Now you won't give me a job," he says for himself and other black veterans.
The Urban League's Lewis C. Olive, Jr., a West Point graduate who heads his organization's
veterans' program, figuratively nods his head when told of Johns' experiences and outlook on
life. "Veteran after veteran has publicly told committees of state legislatures that
he will rip off people if he can't find decent work. These people aren't joking."
Benefit Review Poorly Timed
The Urban League's program has found nearly 12,000 jobs for Vietnam veterans since its
inauguration in 1967, but it badly needs funding.
One VA official, still embarrassed about the "timing" of the announcement that
veterans' benefits were under review just as the POWs were coming home, says: "I'm
not going to try to shoot down Johns' story."
The Bureau of Labor Statistics says its admittedly small sample indicates that things are
looking up for the black veteran. His unemployment rate dropped to 8.2 per cent in 1972's
fourth quarter from 14.5 per cent in the third quarter. The "all-races"
unemployment rates for veterans were 6.6 per cent in the third quarter, 5.6 per cent in
the fourth.
If you talk about statistics to Johns, you'd better duck.

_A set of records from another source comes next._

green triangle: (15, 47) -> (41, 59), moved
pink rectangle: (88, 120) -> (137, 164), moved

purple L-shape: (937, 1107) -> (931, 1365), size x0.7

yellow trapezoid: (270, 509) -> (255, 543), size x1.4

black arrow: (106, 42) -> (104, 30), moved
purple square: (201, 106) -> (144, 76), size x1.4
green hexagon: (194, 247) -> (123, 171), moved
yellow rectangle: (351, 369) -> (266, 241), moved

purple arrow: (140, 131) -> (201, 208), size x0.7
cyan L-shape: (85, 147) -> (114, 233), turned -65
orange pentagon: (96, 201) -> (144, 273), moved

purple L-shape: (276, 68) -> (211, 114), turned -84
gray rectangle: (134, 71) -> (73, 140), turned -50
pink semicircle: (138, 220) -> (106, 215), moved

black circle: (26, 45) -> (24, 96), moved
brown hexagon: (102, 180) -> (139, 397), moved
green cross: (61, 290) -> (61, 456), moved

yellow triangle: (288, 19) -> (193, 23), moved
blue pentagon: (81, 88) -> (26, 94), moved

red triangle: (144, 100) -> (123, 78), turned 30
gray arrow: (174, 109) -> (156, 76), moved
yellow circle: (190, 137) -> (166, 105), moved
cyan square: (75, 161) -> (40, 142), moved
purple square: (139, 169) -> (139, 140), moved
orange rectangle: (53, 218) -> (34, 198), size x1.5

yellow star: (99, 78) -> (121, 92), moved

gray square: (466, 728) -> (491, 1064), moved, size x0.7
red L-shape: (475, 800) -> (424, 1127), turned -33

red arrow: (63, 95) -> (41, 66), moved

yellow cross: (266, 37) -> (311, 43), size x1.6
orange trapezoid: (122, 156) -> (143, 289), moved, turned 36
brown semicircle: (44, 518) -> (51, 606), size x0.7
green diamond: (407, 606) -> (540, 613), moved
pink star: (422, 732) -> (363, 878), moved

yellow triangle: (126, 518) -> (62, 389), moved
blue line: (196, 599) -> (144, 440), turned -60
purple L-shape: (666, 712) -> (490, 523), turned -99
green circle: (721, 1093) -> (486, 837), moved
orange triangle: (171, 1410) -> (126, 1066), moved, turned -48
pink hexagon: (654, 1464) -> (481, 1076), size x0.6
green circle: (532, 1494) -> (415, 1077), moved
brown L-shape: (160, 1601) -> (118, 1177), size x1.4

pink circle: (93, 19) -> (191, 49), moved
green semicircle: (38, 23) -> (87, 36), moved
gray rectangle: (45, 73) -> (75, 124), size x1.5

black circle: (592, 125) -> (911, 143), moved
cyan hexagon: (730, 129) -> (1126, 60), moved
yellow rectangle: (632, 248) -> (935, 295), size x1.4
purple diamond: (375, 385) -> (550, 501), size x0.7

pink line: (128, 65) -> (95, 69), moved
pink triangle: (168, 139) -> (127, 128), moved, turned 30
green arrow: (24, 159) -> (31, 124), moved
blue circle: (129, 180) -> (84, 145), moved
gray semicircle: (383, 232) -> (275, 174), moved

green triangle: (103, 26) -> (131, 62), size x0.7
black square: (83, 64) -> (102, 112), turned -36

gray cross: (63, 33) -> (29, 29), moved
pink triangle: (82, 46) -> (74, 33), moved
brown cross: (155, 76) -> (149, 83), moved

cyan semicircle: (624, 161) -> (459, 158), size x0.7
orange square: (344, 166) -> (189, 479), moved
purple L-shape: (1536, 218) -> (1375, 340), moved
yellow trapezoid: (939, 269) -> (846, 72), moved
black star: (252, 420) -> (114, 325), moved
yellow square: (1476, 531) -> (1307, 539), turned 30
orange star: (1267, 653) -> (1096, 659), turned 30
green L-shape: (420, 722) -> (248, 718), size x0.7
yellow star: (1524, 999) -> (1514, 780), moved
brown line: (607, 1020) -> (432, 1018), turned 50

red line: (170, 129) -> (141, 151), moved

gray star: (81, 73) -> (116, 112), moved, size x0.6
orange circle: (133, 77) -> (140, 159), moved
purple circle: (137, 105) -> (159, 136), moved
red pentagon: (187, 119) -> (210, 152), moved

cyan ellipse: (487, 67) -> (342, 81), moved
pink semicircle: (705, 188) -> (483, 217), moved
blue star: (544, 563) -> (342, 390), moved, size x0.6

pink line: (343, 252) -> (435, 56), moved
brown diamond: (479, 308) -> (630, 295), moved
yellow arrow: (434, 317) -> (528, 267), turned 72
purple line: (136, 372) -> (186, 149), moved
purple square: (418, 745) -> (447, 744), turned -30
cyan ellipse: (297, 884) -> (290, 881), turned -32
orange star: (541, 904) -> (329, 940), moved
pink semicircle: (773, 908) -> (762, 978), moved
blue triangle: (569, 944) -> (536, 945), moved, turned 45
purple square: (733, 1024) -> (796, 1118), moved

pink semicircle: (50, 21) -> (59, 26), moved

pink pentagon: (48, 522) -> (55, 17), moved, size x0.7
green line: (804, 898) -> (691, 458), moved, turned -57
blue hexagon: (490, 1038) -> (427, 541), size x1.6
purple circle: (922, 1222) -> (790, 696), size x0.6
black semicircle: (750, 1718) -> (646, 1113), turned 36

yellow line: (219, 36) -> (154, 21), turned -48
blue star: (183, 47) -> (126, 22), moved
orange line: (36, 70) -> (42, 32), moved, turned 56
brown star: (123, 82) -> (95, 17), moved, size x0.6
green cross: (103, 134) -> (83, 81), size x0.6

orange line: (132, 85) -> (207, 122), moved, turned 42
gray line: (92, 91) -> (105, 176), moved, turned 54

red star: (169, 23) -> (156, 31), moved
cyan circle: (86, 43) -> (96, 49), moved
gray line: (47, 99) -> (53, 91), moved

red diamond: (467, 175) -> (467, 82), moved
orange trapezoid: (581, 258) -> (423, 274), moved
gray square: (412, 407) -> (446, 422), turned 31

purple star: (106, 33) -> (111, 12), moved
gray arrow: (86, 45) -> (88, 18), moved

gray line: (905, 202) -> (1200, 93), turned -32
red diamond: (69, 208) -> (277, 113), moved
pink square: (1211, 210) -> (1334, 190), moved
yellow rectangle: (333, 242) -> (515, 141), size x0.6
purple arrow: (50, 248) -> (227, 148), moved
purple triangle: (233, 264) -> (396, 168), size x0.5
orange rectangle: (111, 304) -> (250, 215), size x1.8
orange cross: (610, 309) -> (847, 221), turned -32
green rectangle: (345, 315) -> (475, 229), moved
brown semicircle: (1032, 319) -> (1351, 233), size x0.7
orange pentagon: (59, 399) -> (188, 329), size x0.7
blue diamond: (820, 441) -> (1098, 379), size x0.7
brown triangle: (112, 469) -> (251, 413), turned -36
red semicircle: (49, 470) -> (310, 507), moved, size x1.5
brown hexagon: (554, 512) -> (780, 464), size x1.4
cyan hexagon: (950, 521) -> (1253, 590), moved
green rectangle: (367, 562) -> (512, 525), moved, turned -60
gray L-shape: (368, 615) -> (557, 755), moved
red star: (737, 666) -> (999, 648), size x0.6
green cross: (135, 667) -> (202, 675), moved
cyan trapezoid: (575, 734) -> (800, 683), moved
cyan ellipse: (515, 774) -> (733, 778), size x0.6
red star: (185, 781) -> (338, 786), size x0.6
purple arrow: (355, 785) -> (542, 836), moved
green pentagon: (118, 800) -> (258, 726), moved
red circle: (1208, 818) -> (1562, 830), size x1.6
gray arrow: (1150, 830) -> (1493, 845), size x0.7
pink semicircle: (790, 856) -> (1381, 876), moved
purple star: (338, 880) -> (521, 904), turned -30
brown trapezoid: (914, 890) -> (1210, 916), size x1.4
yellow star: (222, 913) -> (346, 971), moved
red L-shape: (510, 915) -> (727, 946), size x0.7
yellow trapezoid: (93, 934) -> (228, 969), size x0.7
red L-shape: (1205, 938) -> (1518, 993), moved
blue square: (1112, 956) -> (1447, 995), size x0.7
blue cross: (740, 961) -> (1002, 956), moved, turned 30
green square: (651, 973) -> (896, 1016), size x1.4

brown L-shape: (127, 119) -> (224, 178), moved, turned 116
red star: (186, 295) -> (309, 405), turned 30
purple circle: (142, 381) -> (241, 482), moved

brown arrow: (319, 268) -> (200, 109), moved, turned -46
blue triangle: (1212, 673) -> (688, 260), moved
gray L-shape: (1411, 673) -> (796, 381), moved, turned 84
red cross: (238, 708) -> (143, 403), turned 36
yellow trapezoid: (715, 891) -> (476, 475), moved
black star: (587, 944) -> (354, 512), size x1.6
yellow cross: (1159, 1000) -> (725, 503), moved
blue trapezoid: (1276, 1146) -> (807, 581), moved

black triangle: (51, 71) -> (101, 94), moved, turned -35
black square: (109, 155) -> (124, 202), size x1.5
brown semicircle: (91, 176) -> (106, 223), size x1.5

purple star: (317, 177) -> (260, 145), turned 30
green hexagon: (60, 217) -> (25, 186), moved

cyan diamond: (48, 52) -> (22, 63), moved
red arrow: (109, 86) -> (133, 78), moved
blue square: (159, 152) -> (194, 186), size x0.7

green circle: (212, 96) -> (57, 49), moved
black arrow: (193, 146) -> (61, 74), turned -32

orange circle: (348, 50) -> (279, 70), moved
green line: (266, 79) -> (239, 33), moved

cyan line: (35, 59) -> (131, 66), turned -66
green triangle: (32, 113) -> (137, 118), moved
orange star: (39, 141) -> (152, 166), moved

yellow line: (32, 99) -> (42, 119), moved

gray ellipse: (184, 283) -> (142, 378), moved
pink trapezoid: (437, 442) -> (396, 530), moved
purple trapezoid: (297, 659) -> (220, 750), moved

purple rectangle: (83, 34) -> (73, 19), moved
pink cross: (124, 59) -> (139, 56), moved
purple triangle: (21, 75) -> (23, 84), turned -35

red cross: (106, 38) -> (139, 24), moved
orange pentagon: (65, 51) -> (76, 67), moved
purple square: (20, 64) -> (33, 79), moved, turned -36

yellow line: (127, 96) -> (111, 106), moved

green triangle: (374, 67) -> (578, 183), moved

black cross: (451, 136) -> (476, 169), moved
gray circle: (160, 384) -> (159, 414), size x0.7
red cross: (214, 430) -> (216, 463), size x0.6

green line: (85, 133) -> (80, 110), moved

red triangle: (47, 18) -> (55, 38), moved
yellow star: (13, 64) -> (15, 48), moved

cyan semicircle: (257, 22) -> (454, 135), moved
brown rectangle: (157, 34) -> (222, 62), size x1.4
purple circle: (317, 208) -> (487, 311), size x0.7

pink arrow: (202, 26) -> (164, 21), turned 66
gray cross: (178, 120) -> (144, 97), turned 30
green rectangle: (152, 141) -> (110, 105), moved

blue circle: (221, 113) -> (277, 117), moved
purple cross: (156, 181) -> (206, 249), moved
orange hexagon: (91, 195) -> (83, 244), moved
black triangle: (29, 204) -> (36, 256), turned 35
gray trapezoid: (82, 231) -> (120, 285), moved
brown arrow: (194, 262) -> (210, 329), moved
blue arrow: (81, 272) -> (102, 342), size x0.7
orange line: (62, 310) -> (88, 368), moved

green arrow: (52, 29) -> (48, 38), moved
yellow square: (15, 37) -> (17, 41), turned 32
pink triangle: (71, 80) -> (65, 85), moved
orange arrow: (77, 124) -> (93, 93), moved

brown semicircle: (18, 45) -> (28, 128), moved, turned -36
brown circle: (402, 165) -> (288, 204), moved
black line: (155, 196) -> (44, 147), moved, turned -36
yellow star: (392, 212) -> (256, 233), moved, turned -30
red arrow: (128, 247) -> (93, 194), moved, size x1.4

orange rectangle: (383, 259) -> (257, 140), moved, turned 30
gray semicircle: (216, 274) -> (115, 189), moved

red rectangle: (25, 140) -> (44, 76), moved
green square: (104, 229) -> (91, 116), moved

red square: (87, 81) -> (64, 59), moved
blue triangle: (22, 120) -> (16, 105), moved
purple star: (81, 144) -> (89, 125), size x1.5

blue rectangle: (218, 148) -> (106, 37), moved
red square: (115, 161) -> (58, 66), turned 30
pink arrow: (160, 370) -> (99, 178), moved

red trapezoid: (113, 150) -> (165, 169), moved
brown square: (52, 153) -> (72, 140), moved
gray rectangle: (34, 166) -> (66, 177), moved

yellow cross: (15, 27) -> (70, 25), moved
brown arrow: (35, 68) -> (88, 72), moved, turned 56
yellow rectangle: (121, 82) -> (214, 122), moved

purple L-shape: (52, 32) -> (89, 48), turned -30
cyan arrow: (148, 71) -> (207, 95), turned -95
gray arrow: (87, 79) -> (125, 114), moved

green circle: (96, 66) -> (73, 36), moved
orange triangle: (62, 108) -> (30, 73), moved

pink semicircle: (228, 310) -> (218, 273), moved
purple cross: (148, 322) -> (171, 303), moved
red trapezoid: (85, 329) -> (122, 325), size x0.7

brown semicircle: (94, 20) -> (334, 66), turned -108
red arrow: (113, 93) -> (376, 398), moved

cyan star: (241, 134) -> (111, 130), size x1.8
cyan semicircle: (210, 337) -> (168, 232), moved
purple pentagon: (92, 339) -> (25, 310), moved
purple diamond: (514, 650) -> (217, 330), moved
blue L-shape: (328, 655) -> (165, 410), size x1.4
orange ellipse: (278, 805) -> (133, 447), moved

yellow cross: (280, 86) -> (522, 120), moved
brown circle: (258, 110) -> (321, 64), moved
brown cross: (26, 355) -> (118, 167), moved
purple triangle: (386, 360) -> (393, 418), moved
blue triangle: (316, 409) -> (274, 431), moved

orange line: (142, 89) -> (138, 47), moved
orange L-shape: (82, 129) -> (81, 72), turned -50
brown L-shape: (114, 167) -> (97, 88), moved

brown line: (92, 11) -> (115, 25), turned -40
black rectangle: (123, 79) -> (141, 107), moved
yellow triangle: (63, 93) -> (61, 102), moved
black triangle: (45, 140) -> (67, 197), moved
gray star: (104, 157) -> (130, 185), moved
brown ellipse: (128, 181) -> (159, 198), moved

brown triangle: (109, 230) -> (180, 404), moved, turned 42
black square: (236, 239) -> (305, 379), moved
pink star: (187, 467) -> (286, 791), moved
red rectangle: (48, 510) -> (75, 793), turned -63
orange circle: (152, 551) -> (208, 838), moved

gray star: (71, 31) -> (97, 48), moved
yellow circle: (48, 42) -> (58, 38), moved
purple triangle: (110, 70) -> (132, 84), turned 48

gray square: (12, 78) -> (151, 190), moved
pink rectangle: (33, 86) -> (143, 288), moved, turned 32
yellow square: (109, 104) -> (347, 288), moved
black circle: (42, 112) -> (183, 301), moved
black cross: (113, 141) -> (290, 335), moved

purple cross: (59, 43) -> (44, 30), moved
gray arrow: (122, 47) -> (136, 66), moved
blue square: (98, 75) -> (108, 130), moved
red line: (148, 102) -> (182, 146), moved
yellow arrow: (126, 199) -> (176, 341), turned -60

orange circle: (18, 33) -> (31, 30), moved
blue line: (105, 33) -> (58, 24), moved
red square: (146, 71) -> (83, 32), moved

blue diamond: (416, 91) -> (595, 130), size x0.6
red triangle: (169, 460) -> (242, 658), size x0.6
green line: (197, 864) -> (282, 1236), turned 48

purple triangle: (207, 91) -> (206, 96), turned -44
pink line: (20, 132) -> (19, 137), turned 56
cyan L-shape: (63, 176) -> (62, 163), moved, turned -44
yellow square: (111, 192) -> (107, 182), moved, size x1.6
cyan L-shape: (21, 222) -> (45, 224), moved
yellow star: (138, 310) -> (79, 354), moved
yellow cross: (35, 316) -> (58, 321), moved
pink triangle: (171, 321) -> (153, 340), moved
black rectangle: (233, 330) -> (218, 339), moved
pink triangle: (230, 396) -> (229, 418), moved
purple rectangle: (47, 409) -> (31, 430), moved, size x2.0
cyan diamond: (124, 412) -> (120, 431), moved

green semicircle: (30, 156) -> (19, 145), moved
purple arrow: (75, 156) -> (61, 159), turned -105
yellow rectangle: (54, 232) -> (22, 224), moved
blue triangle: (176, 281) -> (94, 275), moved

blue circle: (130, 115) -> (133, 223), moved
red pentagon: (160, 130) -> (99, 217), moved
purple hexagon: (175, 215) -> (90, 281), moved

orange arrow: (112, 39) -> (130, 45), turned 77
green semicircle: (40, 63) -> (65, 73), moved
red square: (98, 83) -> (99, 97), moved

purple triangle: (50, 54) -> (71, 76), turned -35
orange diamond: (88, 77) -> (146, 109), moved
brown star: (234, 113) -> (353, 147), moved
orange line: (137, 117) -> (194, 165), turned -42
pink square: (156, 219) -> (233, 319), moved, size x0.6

A few years ago, Ebony magazine said movingly in an issue devoted to black history that
the black man has had to fight even for the right to die in the service of this country in
all its wars.
"A hostage to fate and a warrior against fate, the black soldier has fought for some
300 years on the front lines of ambiguity," Ebony said. "Never sure of the real
identity of his enemy, or the precise location of his battlefield, never
completely accepted by his comrades in arms or his white neighbors at home, the black soldier
has willingly and repeatedly offered himself as witness to the truths America refuses to
recognize in war or peace."
It was Frederick Douglass, the great Nineteenth Century black editor, who said:
Once let the black man get up on his person the brass letters "U.S." Let him
get an eagle on his button, and a musket on his shoulder, and there is no power on earth
which can deny that he has earned the right to citizenship in the United States.